On s'aperçoit alors que ces principes fondamentaux peuvent s'appliquer à tous
les plans de Vauban. Le seul vrai problème que présente la construction d'une
fortification permanente consiste à adapter le tracé bastionné (ou le tracé polygonal
avec bastions détachés) aux exigences d'un terrain particulier sans violer
les principes fondamentaux et la culture locale comme nous allons le voir
au Viêt-Nam pour les places-fortes de Saigon, de Bac-Ninh et du Col des Nuages,
toutes les trois différentes par leur plan : Bac-Ninh est construite sur
un plan pentagonal, Saigon sur un plan carré et le fortin du Col des Nuages
sur un plan rectangulaire mais en terrain montagneux.
Avant
de commencer cette étude, nous devons mettre au point certains
aspects de la culture militaire viêtnamienne sur les fortifications.

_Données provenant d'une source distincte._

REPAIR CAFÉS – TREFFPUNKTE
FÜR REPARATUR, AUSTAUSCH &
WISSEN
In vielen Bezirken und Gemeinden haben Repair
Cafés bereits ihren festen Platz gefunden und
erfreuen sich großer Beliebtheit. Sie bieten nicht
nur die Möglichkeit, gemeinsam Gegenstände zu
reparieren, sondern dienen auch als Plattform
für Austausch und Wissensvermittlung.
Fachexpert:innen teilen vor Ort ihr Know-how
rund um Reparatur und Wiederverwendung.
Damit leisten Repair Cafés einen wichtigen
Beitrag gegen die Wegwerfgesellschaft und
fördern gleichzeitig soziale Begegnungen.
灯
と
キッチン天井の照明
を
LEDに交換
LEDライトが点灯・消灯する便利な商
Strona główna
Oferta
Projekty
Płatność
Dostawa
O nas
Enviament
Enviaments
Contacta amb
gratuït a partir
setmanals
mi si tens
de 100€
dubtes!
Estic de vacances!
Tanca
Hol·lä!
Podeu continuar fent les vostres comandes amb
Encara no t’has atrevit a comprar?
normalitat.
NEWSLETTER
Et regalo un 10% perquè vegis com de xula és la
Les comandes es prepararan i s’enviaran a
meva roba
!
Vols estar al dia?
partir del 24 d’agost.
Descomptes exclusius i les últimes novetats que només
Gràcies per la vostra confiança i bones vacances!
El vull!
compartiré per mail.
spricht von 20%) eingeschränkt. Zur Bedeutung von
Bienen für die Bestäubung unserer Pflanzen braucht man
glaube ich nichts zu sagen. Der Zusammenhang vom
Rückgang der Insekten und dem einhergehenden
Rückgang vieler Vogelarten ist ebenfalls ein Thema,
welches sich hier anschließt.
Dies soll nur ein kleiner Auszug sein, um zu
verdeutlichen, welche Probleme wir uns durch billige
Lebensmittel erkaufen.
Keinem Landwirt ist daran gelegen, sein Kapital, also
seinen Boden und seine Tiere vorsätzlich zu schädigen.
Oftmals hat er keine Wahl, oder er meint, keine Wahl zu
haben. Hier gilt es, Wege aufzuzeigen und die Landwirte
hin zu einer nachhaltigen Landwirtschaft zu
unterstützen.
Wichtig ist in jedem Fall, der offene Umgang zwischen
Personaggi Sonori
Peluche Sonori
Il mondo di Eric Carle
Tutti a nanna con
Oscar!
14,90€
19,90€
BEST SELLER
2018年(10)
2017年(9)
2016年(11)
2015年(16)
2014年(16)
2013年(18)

Au Viêt-Nam, la fortification commande le terrain environnant
ou plutôt, commande la région environnante c'est pourquoi,
Gia-Long puis Minh-Mang en firent construire dans tous les
chefs lieux de l'Annam et du Tonkin. Mais contrairement à ce
que l'on peut croire, l'emplacement de la citadelle ne dépend
pas que de sa position stratégique ou du terrain, mais aussi
des considérations géomantiques.
Prenons comme exemple
le cas de Bac-Ninh, cette citadelle de première
importance stratégique commande les routes
de Thai-Nguyên, de Lang-Son et de Hanoi, les
grandes trouées du Sông Cau, du Sông Thuong,
du Sông Luc Nam et la voie de la mer par Sept
Pagodes. On peut se demander pour quelles raisons
cette citadelle construite en 1805 a été placée
au milieu des rizières, dans une région basse
exposée aux inondations du Sông Cau, plutôt
que sur les collines de Thi Câu où se dressait
l'ancienne forteresse.
Deux raisons expliquent
ce choix : la première est d'origine topographique
car si les ingénieurs de Gia-Long ont abandonné les
collines de Thi Câu pour la plaine, c'est que
celle-ci leur permettait de tracer sur une
surface horizontale, un parfait plan à la Vauban,
qu'ils auraient peut être moins su adapter à un
terrain accidenté. En outre, vu l'importance
stratégique du lieu, il lui fallait une forteresse
de taille, soit une caractéristique qui aurait été moins
adaptable sur une colline.
La seconde raison est
que les hauteurs voisines étaient pour eux,
bien plus que des emplacements d'ouvrages détachés,
mais des masques destinés à protéger la place-forte
contre les puissances maléfiques et, c'est
par ce trait de caractère que nous rejoignons
les considérations géomantiques qui déterminent
pour une grande part l'emplacement des citadelles.